* [WHAT TO WORK ON] When you return the lines below, go from the first through the line with "has decades of experience", keep them exact, and leave out every picture.

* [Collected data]
▬▬▬
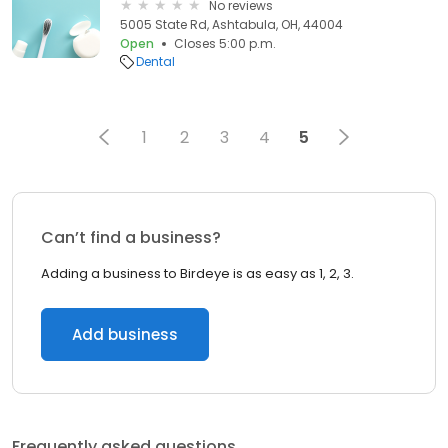
No reviews
5005 State Rd, Ashtabula, OH, 44004
Open
Closes 5:00 p.m.
Dental
1
2
3
4
5
Can’t find a business?
Adding a business to Birdeye is as easy as 1, 2, 3.
Add business
Frequently asked questions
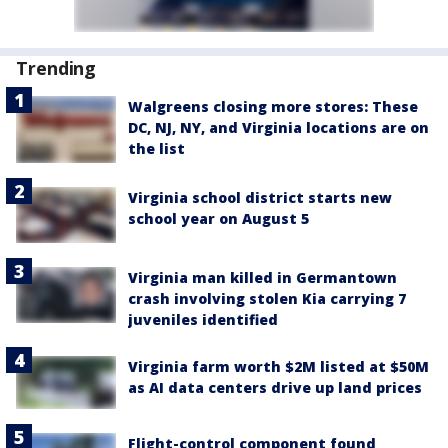
Trending
Walgreens closing more stores: These
DC, NJ, NY, and Virginia locations are on
the list
Virginia school district starts new
school year on August 5
Virginia man killed in Germantown
crash involving stolen Kia carrying 7
juveniles identified
Virginia farm worth $2M listed at $50M
as AI data centers drive up land prices
Flight-control component found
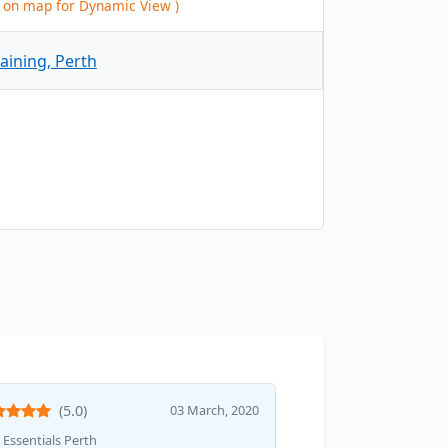
ck on map for Dynamic View )
(5.0)
03 March, 2020
Essentials Perth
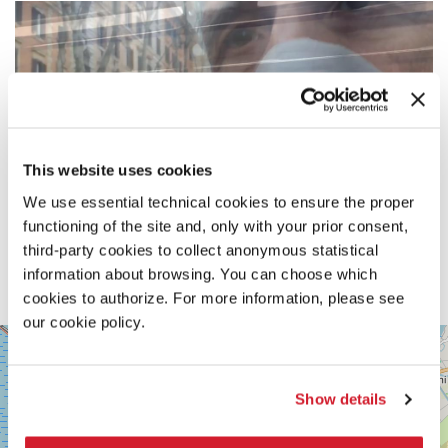
This website uses cookies
We use essential technical cookies to ensure the proper
functioning of the site and, only with your prior consent,
third-party cookies to collect anonymous statistical
information about browsing. You can choose which
cookies to authorize. For more information, please see
our cookie policy.
SALA
+
PERLA
2
−
Show details
LUNGOMARE
MARCONI
30126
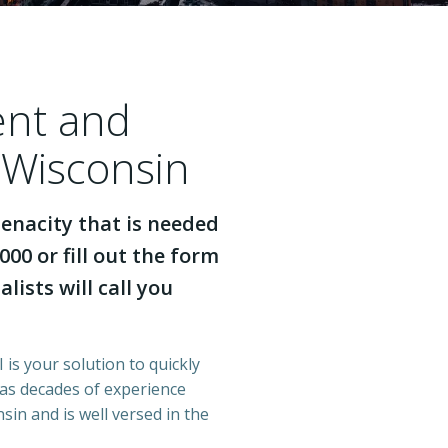
ent and
 Wisconsin
enacity that is needed
000 or fill out the form
lists will call you
 is your solution to quickly
has decades of experience
in and is well versed in the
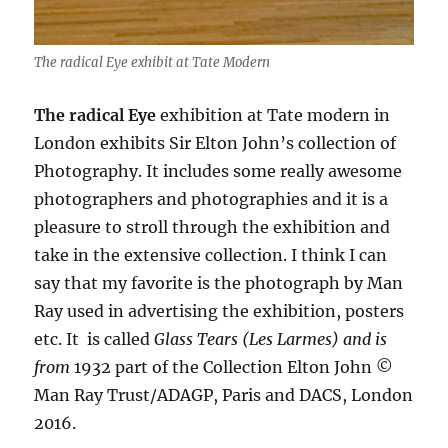
The radical Eye exhibit at Tate Modern
The radical Eye
exhibition at Tate modern in
London exhibits Sir Elton John’s collection of
Photography. It includes some really awesome
photographers and photographies and it is a
pleasure to stroll through the exhibition and
take in the extensive collection. I think I can
say that my favorite is the photograph by Man
Ray used in advertising the exhibition, posters
etc. It
is called
Glass Tears (Les Larmes) and is
from
1932
part of the
Collection Elton John ©
Man Ray Trust/ADAGP, Paris and DACS, London
2016.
▬▬▬
* [ANSWER]
No reviews
5005 State Rd, Ashtabula, OH, 44004
Open
Closes 5:00 p.m.
Dental
1
2
3
4
5
Can’t find a business?
Adding a business to Birdeye is as easy as 1, 2, 3.
Add business
Frequently asked questions
Trending
Walgreens closing more stores: These
DC, NJ, NY, and Virginia locations are on
the list
Virginia school district starts new
school year on August 5
Virginia man killed in Germantown
crash involving stolen Kia carrying 7
juveniles identified
Virginia farm worth $2M listed at $50M
as AI data centers drive up land prices
Flight-control component found
ck on map for Dynamic View )
(5.0)
03 March, 2020
Essentials Perth
This website uses cookies
We use essential technical cookies to ensure the proper
functioning of the site and, only with your prior consent,
third-party cookies to collect anonymous statistical
information about browsing. You can choose which
cookies to authorize. For more information, please see
our cookie policy.
SALA
+
PERLA
2
−
Show details
LUNGOMARE
MARCONI
30126
ent and
 Wisconsin
enacity that is needed
000 or fill out the form
lists will call you
 is your solution to quickly
has decades of experience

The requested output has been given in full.